Extract provided »
▬▬▬▬▬▬▬▬▬▬
If you’re convinced that the current cycle of the boom and bust economy is due to the collapse of collateralised debt obligations secured on oversold mortgages that destablised the European market due to its reliance on cheap loans from an artificially inflated US market – think again!
A 1935 Psychological Review article proposed a ‘manic-depressive psychoses’ theory of economic highs and lows based on the idea that the market has a form of monetary bipolar disorder.
Manic-depressive psychoses of business
Psychological Review, Vol 42(1), Jan 1935, 91-107.
Morgan, J. J. B.
An analysis of the various theories offered to explain the business cycle of alternate booms and depressions shows that all these theories are based on a superficial study of symptoms, rather than on an analysis of the real causes, which the author believes are psychological in nature.
Business is compared to a patient suffering from a manic-depressive psychosis, in which the boom period parallels the manic phase and the subsequent slump parallels the depressive phase. It is argued that, in business as in the individual psychosis, the manic period is not a period of real optimism or even over-confidence, but is really a period of fear, for which the excessive speculative activity is a compensatory mechanism.
▬▬▬▬▬▬▬▬▬▬
Source material »
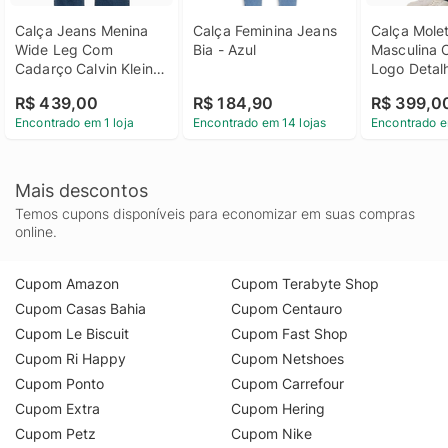
Calça Jeans Menina 
Calça Feminina Jeans 
Calça Mole
Wide Leg Com 
Bia - Azul
Masculina 
Cadarço Calvin Klein 
Logo Detalh
Jeans - Azul Claro 
Klein Jeans 
R$ 439,00
R$ 184,90
R$ 399,0
Calça Jeans Menina 
Marinho Cal
Encontrado em 1 loja
Encontrado em 14 lojas
Encontrado e
Wide Leg Com 
Moletom Ma
Cadarço Calvin Klein 
Com Bolsos
Jeans Azul Claro 6
Detalhe Calv
Jeans Azul
Mais descontos
Temos cupons disponíveis para economizar em suas compras
online.
Cupom Amazon
Cupom Terabyte Shop
Cupom Casas Bahia
Cupom Centauro
Cupom Le Biscuit
Cupom Fast Shop
Cupom Ri Happy
Cupom Netshoes
Cupom Ponto
Cupom Carrefour
Cupom Extra
Cupom Hering
Cupom Petz
Cupom Nike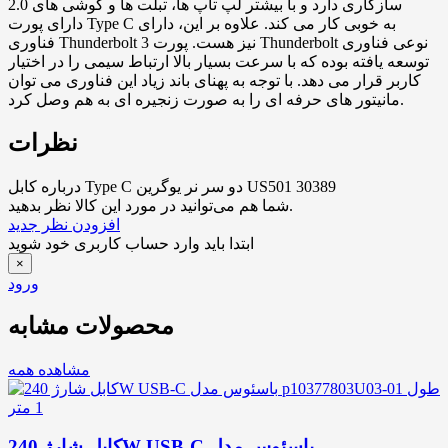
2.0 سازگاری دارد و با بیشتر لپ تاپ ها، تبلت ها و گوشی های
دارای پورت Type C به خوبی کار می کند. علاوه بر این، دارای
فناوری Thunderbolt 3 نیز هست. پورت Thunderbolt نوعی فناوری
توسعه یافته بوده که با سرعت بسیار بالا ارتباط سیمی را در اختیار
کاربر قرار می دهد. با توجه به پهنای باند زیاد این فناوری می توان
مانیتور های حرفه ای را به صورت زنجیره ای به هم وصل کرد.
نظرات
درباره کابل Type C دو سر نر یوگرین US501 30389
شما هم می‌توانید در مورد این کالا نظر بدهید.
افزودن نظر جدید
ابتدا باید وارد حساب کاربری خود شوید
×
ورود
محصولات مشابه
مشاهده همه
کابل شارژ 240W USB-C باسئوس مدل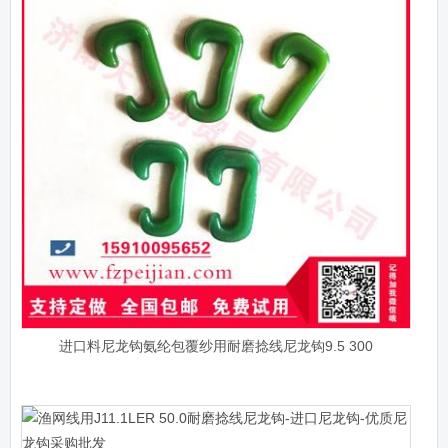
进口料尼龙钩氨纶包覆纱用耐磨捻线尼龙钩9.5 300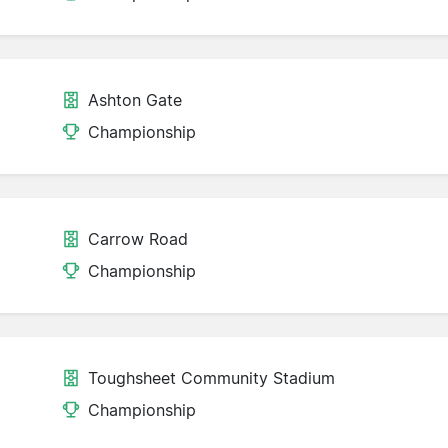
Ashton Gate
Championship
Carrow Road
Championship
Toughsheet Community Stadium
Championship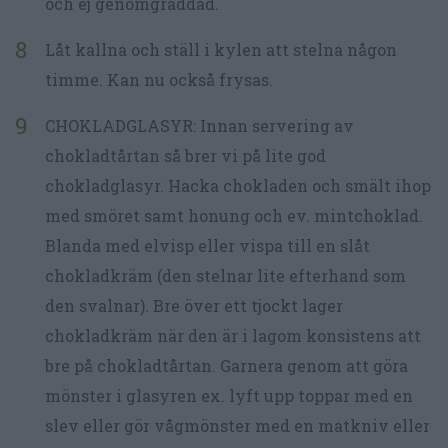
och ej genomgräddad.
Låt kallna och ställ i kylen att stelna någon
timme. Kan nu också frysas.
CHOKLADGLASYR: Innan servering av
chokladtårtan så brer vi på lite god
chokladglasyr. Hacka chokladen och smält ihop
med smöret samt honung och ev. mintchoklad.
Blanda med elvisp eller vispa till en slåt
chokladkräm (den stelnar lite efterhand som
den svalnar). Bre över ett tjockt lager
chokladkräm när den är i lagom konsistens att
bre på chokladtårtan. Garnera genom att göra
mönster i glasyren ex. lyft upp toppar med en
slev eller gör vågmönster med en matkniv eller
▬▬▬▬▬▬▬▬▬▬
Exercise tasks »
[a] Using the text on the manic-depressive theory of the business cycle, list every piece of citation information it gives for the 1935 article.
[b] Carry on the text about the manic-depressive theory of the business cycle from its final sentence.

Expected outputs »
[a]
Title: Manic-depressive psychoses of business
Journal: Psychological Review
Volume: 42
Issue: 1
Date: Jan 1935
Pages: 91-107
Author: Morgan, J. J. B.

[b]
This fear is induced by a lack of confidence in the credit system and a desire to beat it. Two alternative solutions are offered: one is to strengthen the credit system by building up a group of heroic leaders; but this is utopian at present. The other is to discover a better defense mechanism and adopt it.
I suspect when Dr Morgan thought of a ‘better defense mechanism’ he wasn’t thinking of a bunch of unemployed people and students camping out in the local financial centre.
The article was apparently mentioned by economist Robert Shiller at a talk at the ongoing Society for Neuroscience conference.